▸ Task instructions: Write a continuation of the passage below about the Israelites at Mount Sinai, starting right after its final sentence.

At the Mountain

Imagine standing at the foot of Mount Sinai and there were thunder and lightning and a thick cloud on the mountain and the sound of the trumpet fills the air.  In fact, the trumpet was so loud that that you tremble.  You come out of the camp to meet with God at the foot of Mount Sinai which is completely in smoke because the Lord descended on it in fire.  The smoke is ascending like the smoke of a furnace and the mountain quakes.  The trumpet blast becomes louder and louder.

How would you feel?  What would be going through your mind?  Would you be terrified to see the Lord come down upon the top of the mountain?  Would you want to break through and gaze at the Lord at the risk of your life or would you stay as far away as possible, watching the manifestation from a safe distance?  This was the predicament of the Israelites when they camped before Mount Sinai.

Three months after the people left the land of Egypt, they entered the Wilderness of Sinai.  The Lord told Moses to tell them to consecrate themselves for two days, then on the third day, He would go down on Mount Sinai in their sight.  They were warned not to go up to the mountain or touch its base or they will be put to death. Boundaries were set around them which they could not step over.  When they hear the trumpet sound long, they were to go to near the mountain.  God explained to Moses why He was doing this.  “Behold, I come to you in the thick cloud, that the people may hear when I speak to you, and believe you forever.”  The people could not break through the barrier set for them to gaze at the Lord.  Only Moses was allowed to speak to God face to face.

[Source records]
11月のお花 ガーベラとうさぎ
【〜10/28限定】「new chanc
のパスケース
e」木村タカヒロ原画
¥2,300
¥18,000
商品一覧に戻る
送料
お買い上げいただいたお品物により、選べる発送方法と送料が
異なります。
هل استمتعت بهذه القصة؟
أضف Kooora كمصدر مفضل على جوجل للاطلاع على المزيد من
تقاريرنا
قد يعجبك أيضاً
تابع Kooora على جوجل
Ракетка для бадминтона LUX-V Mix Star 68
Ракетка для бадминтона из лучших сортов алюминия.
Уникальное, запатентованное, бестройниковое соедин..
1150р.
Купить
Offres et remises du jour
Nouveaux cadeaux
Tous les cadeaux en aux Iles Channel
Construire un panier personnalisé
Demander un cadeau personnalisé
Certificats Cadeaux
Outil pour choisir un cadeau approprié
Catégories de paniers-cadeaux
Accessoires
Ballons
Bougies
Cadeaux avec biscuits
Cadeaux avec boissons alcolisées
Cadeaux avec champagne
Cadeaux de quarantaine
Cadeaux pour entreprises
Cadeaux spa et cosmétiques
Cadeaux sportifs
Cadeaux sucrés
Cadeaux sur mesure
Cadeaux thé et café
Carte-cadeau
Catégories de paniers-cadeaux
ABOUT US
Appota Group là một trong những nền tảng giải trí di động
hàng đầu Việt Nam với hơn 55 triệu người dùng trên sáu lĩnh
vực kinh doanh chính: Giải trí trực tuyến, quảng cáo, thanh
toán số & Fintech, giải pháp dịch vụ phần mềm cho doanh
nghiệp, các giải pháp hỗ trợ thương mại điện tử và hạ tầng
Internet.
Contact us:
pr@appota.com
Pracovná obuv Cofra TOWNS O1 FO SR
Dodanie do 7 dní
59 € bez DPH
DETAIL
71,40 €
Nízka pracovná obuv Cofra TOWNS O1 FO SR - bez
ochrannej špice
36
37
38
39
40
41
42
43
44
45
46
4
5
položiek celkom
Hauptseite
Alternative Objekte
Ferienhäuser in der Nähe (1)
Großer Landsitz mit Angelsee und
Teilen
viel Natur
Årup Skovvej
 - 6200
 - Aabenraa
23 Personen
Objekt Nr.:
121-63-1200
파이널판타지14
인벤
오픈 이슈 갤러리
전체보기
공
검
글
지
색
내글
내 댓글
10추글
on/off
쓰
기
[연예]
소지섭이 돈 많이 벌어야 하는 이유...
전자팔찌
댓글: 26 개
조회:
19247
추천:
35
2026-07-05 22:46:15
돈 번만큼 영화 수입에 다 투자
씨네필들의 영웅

▸ Result of the exercise:
The people were terrified when they saw the thunder and lightning, heard the sound of the trumpet and saw the mountain smoking.  They stood afar off, trembling.  They said to Moses, “You speak with us, and we will hear; but let not God speak with us, lest we die.”

Moses reassured them, “Do not fear; for God has come to test you, and that His fear may be before you, so that you may not sin.”  The people continued to stand afar off while he drew near to where God was.

I don’t know how I would have reacted if I were there but I am thankful that today, we can go near God without fear.  Thanks to Jesus’ atoning work on the cross, we can boldly approach the throne of grace.  Jesus made it possible for us to enjoy a loving relationship the same God who descended on the mountain in the wilderness.

God wants us to seek Him.  He promised, “You will seek Me and find Me when you search for Me with all your heart” (Jeremiah 29:13).  Do we seek Him or do we stand afar, afraid to get too close?  Do we ask others to talk to Him on our behalf instead of talking to Him ourselves?

Today, I encourage you not to just stand at the foot of the mountain.  Climb it.  God has removed the boundaries that would keep you from Him because of His Son. Don’t let fear or sin or anything keep you from climbing up that mountain to meet your Lord.

Behold, I Myself will search for My sheep and seek them out (Ezekiel 34:11).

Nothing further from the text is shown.